The World Bank, not wanting to be outdone by its sister organisation across 19th street, has issued an announcement of its own splurge of activities. The Bank says it “could make new commitments of up to US$100 billion over the next three years. This year, lending could almost triple to more than US$35 billion compared to US$13.5 billion last year”. At a recent meeting in Washington a Bank spokesperson said that for some countries the institution would front-load its commitments, i.e. make money available to countries in year one, leaving less for years two and three of three year programmes. The World Bank Group also says it will support the private sector, using around $30 billion over the next three years raised from a combination of IFC funds and money mobilized from various sources including governments and other International Financial Institutions.
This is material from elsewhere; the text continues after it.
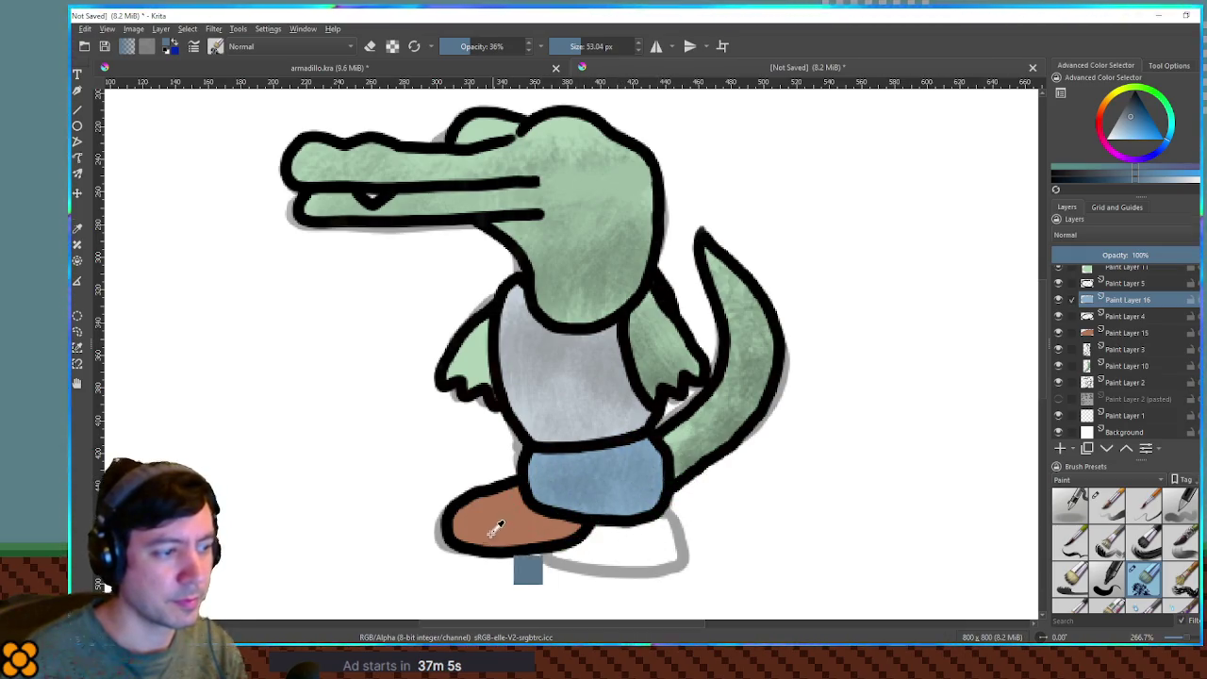
left_click(491, 533, "ctrl")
The private sector support mechanisms will include:

  • an expanded trade finance program to cover payment risk in trade related transactions;
  • a Bank Recapitalization Fund to recapitalize distressed banks;
  • an Infrastructure Crisis Facility to provide roll-over financing and help recapitalize existing, viable, privately-funded infrastructure projects facing financial distress.

 

The IMF and World Bank appear to be in self-promotional overdrive, positioning themselves as part of the solution to the current financial crisis and hoping that politicians and the public will ignore their roles in contributing to the explosive policy mix that has led to the current situation. Civil society organisations – including Eurodad- in a statement released ahead of the Washington G-20 economic reform summit, raised concerns about who will be round the table this weekend: “this group includes many of the people, governments, and institutions whose policies are responsible for the current financial meltdown. As such, we believe they are the wrong group to be charged with reworking global economic rules and institutions. The world needs a process that is much more inclusive of other nations and the peoples of those nations”. As well as a new process, new institutions and approaches are needed, as outlined for example in Eurodad’s Responsible Finance Charter.